* **WHAT TO PRODUCE**
Could you reproduce all of the material below with every "pose" replaced by "camera", keeping everything else the same and leaving out the pictures?

Items from a data source
----

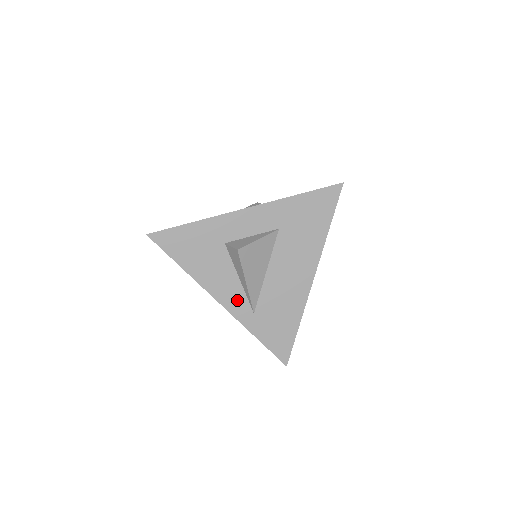
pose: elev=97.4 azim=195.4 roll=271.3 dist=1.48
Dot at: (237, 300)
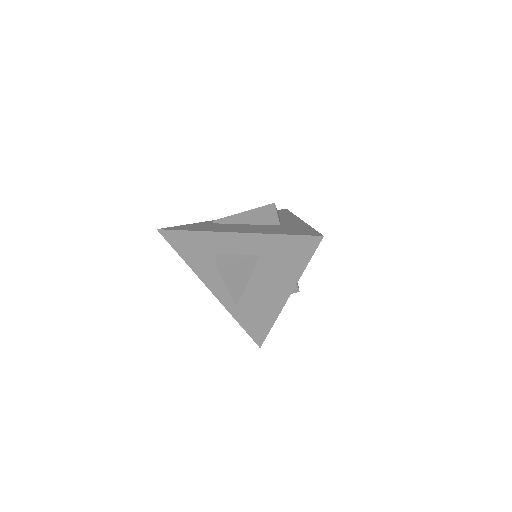
Dot at: (224, 294)
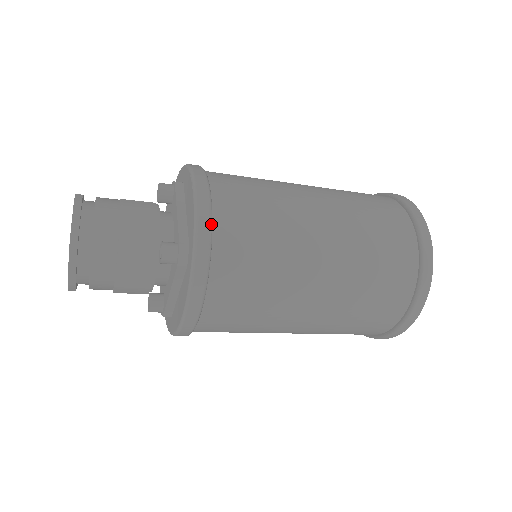
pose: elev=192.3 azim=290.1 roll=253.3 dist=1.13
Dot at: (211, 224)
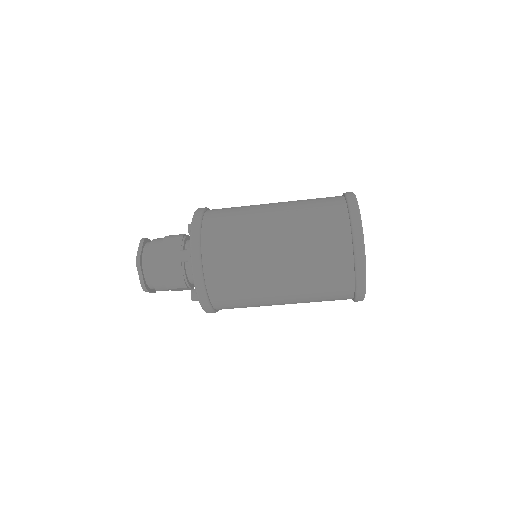
Dot at: (199, 232)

----

* **THE COMPLETED TASK**
camera: elev=97.4 azim=195.4 roll=271.3 dist=1.48
Dot at: (237, 300)
Dot at: (224, 294)
camera: elev=192.3 azim=290.1 roll=253.3 dist=1.13
Dot at: (211, 224)
Dot at: (199, 232)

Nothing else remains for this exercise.